Which lines in the data below contain the string "array"? Copy each of those lines in full.
--- RAW RECORDS ---
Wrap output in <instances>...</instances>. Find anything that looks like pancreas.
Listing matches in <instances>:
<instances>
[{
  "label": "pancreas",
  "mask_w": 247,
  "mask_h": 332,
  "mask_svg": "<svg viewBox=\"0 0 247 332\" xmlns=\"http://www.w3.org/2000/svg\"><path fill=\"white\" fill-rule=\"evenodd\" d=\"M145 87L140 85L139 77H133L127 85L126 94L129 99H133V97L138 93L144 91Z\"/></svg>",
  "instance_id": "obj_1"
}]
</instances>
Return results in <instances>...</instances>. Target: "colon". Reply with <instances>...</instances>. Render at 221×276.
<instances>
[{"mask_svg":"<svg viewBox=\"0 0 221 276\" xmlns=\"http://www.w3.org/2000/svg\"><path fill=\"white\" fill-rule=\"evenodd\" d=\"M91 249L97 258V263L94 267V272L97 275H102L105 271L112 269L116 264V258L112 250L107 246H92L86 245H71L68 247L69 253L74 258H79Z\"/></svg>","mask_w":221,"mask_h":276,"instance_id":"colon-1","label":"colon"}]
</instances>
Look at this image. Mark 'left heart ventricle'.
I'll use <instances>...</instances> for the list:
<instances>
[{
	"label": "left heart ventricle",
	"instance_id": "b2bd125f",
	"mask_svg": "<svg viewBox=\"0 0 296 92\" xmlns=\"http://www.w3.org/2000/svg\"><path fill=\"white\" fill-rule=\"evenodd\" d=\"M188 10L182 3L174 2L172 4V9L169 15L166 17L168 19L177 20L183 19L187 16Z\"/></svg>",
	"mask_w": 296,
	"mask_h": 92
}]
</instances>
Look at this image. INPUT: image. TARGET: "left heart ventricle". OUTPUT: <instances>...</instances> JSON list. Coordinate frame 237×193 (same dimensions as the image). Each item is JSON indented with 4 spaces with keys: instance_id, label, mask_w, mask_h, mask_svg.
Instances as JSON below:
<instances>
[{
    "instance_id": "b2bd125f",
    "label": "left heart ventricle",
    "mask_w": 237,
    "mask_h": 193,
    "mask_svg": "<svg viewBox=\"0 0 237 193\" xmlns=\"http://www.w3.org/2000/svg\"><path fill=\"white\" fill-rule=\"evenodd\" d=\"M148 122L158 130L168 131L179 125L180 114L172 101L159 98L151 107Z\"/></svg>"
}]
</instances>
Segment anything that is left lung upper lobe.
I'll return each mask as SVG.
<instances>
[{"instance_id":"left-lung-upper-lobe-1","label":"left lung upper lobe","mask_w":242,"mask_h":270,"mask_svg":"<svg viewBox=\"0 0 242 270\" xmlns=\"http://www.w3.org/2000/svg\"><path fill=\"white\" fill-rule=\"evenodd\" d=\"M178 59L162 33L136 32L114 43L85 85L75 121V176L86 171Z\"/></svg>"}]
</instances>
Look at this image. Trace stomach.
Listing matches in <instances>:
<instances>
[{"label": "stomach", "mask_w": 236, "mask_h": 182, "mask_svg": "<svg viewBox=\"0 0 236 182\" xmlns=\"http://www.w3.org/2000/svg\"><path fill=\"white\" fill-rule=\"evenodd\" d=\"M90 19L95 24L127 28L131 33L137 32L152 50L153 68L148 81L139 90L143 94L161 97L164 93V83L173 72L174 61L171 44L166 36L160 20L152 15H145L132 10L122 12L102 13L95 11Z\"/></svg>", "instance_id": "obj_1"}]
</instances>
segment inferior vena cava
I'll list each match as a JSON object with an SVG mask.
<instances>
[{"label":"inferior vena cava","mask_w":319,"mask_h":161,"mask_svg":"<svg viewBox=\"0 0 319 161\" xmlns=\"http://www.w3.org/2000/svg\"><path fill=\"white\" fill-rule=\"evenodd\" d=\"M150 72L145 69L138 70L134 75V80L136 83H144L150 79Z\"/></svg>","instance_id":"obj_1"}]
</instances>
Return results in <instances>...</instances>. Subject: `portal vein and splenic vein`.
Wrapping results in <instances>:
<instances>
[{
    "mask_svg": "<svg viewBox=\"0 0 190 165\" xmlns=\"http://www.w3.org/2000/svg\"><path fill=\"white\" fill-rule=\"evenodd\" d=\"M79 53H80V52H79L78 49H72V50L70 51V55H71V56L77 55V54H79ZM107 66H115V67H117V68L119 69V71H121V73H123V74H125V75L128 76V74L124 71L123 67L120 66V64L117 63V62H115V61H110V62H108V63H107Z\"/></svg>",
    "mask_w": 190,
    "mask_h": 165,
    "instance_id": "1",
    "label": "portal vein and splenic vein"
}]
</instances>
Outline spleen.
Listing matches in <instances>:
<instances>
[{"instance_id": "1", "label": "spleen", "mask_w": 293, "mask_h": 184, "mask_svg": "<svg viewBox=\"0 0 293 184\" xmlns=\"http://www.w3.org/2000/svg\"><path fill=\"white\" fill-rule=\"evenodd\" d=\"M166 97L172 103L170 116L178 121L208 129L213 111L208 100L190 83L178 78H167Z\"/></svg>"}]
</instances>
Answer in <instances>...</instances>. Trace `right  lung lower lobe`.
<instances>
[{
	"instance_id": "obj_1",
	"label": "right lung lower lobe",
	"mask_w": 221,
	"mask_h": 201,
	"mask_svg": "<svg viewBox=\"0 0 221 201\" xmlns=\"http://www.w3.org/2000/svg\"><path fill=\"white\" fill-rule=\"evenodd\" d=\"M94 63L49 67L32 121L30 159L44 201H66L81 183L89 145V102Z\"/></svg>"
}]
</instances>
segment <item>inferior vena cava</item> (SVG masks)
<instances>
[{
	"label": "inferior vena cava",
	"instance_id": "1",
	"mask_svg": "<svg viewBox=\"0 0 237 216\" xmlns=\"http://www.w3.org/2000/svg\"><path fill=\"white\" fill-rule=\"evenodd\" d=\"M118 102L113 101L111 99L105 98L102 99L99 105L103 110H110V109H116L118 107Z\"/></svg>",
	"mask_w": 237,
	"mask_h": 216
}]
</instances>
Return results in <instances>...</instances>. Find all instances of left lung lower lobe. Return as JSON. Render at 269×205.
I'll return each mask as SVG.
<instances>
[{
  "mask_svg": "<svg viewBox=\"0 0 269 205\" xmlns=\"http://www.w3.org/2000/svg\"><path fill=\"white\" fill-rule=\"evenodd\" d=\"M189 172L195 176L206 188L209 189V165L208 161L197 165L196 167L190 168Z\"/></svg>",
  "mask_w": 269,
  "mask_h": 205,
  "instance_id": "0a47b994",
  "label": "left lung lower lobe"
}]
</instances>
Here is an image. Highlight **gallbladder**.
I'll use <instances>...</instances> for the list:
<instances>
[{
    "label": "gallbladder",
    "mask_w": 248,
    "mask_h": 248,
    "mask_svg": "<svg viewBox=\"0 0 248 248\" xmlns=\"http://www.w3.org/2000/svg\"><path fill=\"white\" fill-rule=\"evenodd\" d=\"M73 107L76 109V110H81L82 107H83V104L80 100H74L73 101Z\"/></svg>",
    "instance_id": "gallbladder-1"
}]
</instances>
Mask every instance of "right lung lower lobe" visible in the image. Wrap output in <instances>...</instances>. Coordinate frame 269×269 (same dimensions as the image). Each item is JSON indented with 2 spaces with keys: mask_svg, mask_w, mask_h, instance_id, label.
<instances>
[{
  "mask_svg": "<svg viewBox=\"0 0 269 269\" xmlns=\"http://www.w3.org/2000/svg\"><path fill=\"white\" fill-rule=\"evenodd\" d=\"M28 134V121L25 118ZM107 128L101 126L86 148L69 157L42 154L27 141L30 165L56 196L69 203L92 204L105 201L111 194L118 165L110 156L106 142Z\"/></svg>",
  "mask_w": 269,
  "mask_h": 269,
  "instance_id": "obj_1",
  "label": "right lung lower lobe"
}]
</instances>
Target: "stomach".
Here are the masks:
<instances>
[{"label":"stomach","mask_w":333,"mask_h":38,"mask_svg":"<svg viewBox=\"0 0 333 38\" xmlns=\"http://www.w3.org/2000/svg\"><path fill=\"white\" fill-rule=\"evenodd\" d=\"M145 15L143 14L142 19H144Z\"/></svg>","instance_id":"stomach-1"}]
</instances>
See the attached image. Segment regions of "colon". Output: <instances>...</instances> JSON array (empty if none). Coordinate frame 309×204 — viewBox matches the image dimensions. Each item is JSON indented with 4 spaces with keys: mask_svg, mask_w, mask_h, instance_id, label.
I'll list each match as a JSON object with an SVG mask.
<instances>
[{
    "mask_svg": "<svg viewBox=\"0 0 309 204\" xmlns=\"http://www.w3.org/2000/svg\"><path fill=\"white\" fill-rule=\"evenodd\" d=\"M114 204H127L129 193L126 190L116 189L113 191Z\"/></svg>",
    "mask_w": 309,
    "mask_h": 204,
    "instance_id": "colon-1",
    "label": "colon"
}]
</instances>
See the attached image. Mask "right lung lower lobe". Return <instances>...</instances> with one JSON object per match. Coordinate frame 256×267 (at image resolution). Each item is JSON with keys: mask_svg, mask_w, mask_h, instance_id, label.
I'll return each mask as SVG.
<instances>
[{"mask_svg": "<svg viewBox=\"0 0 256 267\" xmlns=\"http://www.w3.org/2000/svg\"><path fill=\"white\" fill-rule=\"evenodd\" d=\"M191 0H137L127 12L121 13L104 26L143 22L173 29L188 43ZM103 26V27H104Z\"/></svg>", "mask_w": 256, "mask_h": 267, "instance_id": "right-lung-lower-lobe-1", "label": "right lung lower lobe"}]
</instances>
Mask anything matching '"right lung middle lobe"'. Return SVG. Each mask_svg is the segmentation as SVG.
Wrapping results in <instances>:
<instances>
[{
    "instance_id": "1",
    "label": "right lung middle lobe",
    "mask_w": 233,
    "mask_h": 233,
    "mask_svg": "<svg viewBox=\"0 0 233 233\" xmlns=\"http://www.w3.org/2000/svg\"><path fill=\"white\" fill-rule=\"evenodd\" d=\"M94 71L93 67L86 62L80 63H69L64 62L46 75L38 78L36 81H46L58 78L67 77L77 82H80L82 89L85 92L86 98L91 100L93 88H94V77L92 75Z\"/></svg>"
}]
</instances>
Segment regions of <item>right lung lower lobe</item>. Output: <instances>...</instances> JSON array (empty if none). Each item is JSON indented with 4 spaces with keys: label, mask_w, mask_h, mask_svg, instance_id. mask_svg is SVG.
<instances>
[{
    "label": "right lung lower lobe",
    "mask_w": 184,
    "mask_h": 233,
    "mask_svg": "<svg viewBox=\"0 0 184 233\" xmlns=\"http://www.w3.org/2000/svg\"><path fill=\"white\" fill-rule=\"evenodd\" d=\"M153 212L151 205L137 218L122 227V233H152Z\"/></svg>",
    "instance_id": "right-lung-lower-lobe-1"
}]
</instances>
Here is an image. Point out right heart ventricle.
---
:: RESPONSE TO THIS EXERCISE ::
See the attached image. Segment regions of "colon". Output: <instances>...</instances> JSON array (empty if none). Coordinate frame 309×204 — viewBox matches the image dimensions. Each item is JSON indented with 4 spaces with keys: mask_svg, mask_w, mask_h, instance_id, label.
Segment regions of <item>right lung lower lobe</item>. Output: <instances>...</instances> JSON array (empty if none). Each item is JSON indented with 4 spaces with keys: label, mask_w, mask_h, mask_svg, instance_id. mask_svg is SVG.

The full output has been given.